Kohn's aptly named "Mob" utilizes the liquid nature of sugar-lift aquatint to lend movement to illustrate a scene of human chaos, a mob of people moving as if a unit, rather than focus on sharp definition of intaglio. Though done as an intaglio Kohn printed the surface of the plate, creating a dimensional effect on the paper's surface.
Misch Kohn was born Harris Kohn in Kokomo, Indiana on March 26, 1916, to Russian immigrants. Kohn studied at the John Herron Art Institute in Indianapolis earning his B.F.A. in 1939. There was no printmaking department until Kohn’s final year of study when Max Kahn and Francis Chapin arrived from the Art Institute of Chicago to set up a graphic workshop. After graduation, he relocated to Chicago and found work as a draftsman on the WPA.
In November 1943, Kohn left for a year in Mexico.

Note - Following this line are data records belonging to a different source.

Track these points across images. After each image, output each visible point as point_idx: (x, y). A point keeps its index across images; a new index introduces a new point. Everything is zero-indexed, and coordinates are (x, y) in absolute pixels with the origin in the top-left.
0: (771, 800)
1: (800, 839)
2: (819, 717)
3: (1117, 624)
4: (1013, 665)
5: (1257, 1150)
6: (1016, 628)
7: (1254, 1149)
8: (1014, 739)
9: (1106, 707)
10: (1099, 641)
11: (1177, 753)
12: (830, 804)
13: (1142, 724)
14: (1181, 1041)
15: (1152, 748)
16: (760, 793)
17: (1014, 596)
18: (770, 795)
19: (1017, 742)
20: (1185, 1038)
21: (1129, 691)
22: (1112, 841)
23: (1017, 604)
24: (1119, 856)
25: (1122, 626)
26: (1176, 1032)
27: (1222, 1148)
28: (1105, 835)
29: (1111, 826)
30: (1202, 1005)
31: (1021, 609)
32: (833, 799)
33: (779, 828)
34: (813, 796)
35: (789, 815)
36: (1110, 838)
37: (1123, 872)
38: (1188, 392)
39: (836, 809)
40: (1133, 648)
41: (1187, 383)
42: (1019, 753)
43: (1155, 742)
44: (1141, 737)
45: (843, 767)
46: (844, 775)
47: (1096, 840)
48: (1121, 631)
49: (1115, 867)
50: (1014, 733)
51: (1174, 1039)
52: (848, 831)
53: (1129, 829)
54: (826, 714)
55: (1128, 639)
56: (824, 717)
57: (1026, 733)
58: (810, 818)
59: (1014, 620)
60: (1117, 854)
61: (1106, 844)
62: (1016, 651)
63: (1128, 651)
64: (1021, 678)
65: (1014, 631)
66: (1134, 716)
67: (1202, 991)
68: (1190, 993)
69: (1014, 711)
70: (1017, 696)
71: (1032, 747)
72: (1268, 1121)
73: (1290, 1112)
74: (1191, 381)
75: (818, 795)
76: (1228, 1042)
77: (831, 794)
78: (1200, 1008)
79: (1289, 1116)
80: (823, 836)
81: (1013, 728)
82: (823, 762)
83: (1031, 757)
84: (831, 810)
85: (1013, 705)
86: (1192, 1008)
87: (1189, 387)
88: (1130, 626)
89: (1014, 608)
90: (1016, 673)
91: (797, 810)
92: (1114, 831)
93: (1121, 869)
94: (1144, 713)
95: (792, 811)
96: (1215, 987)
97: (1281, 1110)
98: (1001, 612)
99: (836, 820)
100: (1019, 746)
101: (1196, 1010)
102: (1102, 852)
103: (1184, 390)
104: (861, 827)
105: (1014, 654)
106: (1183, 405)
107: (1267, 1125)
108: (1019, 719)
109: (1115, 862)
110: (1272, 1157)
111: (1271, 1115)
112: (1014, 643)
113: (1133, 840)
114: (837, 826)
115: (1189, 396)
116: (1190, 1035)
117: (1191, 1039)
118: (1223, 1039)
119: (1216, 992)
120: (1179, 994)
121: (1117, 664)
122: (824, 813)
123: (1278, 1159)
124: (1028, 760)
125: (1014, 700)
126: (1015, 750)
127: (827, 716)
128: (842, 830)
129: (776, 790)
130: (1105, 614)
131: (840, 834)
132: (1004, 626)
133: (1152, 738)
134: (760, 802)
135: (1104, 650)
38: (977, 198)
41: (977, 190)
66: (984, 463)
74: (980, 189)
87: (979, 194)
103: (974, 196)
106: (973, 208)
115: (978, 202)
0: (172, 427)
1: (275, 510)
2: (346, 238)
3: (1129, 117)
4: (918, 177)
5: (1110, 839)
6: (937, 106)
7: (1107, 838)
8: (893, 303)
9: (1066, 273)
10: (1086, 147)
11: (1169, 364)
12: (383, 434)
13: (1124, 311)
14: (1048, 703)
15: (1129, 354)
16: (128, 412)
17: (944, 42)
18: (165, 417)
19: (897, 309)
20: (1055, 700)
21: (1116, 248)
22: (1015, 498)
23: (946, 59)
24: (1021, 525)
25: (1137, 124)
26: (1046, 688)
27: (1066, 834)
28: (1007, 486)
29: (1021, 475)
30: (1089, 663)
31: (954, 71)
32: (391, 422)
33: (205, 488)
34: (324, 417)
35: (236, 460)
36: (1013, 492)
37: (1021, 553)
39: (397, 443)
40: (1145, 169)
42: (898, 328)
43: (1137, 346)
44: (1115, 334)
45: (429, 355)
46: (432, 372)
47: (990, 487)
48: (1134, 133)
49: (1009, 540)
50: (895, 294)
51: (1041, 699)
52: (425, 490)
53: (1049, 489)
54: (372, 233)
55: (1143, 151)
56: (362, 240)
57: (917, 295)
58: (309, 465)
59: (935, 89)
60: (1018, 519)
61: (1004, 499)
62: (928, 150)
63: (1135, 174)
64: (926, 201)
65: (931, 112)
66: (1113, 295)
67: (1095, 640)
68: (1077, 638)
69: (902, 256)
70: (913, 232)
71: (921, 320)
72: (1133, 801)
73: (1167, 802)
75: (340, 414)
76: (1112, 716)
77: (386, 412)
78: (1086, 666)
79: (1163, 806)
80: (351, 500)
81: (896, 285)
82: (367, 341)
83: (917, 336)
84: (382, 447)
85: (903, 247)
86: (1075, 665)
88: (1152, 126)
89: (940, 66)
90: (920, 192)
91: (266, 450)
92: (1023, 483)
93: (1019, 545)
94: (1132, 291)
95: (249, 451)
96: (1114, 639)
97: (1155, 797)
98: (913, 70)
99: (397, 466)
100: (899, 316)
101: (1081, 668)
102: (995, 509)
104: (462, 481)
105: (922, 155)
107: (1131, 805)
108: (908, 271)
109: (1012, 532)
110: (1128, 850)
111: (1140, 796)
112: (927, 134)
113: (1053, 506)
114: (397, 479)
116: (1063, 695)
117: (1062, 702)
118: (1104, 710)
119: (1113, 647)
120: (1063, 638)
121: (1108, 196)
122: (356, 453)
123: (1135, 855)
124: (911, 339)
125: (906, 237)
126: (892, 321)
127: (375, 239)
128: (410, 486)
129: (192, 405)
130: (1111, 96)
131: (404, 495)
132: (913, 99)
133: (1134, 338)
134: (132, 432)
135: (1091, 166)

While there he worked at the Taller de Grafica Popular with artists Pablo O’Higgins, Alfredo Zalce and Leopoldo Mendez. Kohn returned to Chicago in 1945 and was teaching at the Art Institute of Chicago when he met visiting artist Stanley William Hayter, who had re-established Atelier 17 in New York. In 1949, he began a twenty-two year career teaching printmaking at the Institute of Design. In 1950 the Kohns traveled to Europe, visiting printshops that Hayter introduced them to.
In 1961, he was invited to work at June Wayne’s Tamarind Lithographic Workshop in Los Angeles and, in 1971, after quitting his post in Chicago in protest of the forced resignation of a colleague he accepted the position of Professor at California State Hayward in Hayward, California and relocated to Castro Valley.